Seeing Myself Through Messia’s Eyes
"A reflection on the truths art reveals when we’re finally ready to see them."
I’ve been thinking a lot about how my mind has changed—how the lenses I look through have slowly cleared as I’ve done the work of becoming more self‑aware. Art has always been one of the ways I discover myself. It shows me truths I can’t always see on my own, especially when I’m tangled in my own disconnect.
Recently, I found myself reflecting on three women from Spartacus: House of Ashur: Messia, Hilara, and Cornelia. Each of them represents something different in that world—truth, fantasy, dominance. And what surprised me was how naturally my focus settled on Messia.
Looking at Messia made me realize how much of my life has been shaped by calculated choices, survival instincts, and the truths I wasn’t ready to face until now.
Ten years ago, I would’ve gravitated toward Hilara. I understood that fantasy she lived in—the hope that someone more powerful might lift you out of your station, that love could be the key to freedom. It’s a beautiful dream, but it’s also a delusion. I lived in that delusion once.

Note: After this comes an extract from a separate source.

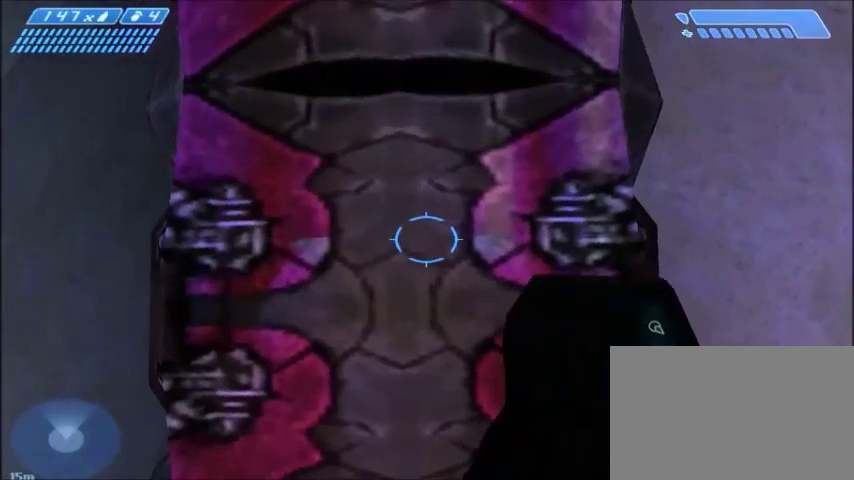
{"keys": [], "mouse": [], "events": []}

But now, I see Messia. And the only reason I can see her so clearly is because I’ve had to face devastating truths within myself. I’ve had to acknowledge the power dynamics I live under, the realities of my sexuality, and the survival strategies I’ve used without even realizing it. Messia moves through her world with an awareness I’ve only recently grown into.
There’s a moment in the final episode that stayed with me. Messia confronts Hilara after the opium theft—fear, danger, consequences all hanging in the air. And then Messia chooses to leave. It’s painful, but it’s the smartest move she can make. Cornelia’s favor gives her a sliver of safety, and in a world built on brutality, even a sliver matters.

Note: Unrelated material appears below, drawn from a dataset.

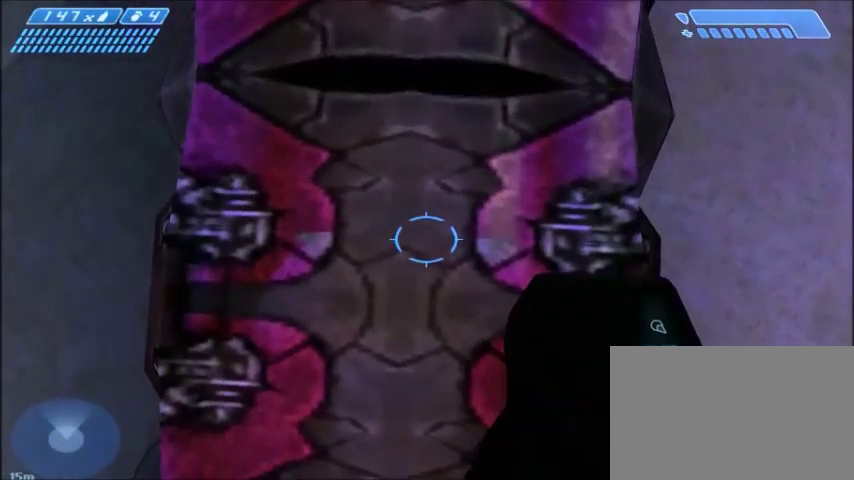
{"keys": [], "mouse": [], "events": [[267, "mouse_right", "down"], [400, "mouse_right", "up"]]}
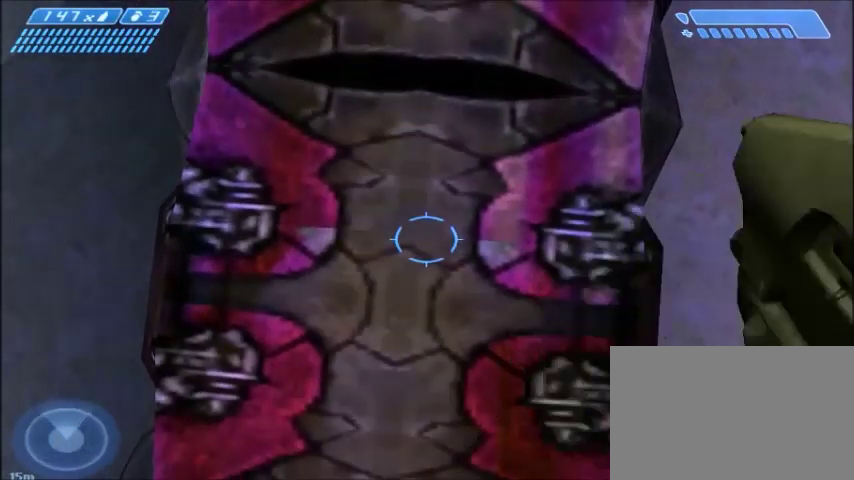
{"keys": [], "mouse": [], "events": []}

That scene where Messia walks in wearing that questionable strap-on, leading the two women behind her, says everything. She’s gained a bit of power through Cornelia’s favor, but she never forgets the collar around her neck. She’s not romanticizing anything. She’s calculating. She’s surviving. She’s claiming whatever assurance she can get.
And yet, the final look she gives Hilara before stepping into the cart… it’s full of feeling. She still cares. She still hurts. But she leaves anyway, because survival demands it.
I recognize that. I’ve made those same kinds of decisions in my own life—quiet, strategic moves that kept me safe, even when they cost me something emotionally. I just didn’t have the language for it back then. I didn’t understand why I did what I did. Now I do. And with that understanding, the shame has fallen away.
Because the truth is, we still live in hierarchies. We still live in systems built on exploitation, power, and dehumanization. The Roman Empire may be gone, but its shadows linger—in patriarchy, in colorism, in the way labor is extracted from us while we’re told to be grateful for scraps. My own country still carries those echoes. My father’s culture still carries them. The parallels are unsettling.
So we find comfort where we can. In art. In stories. In music, books, games, shows—tiny pockets of imagination that soften the exhaustion.
And in Messia, I saw myself. Not the fantasy. Not the dominance. But the truth.
The part of me that sees the world clearly, even when it hurts. The part that makes calculated choices because pretending things are equal won’t save me. The part that understands survival without shame.
Messia lives in truth. And I’m learning to do the same.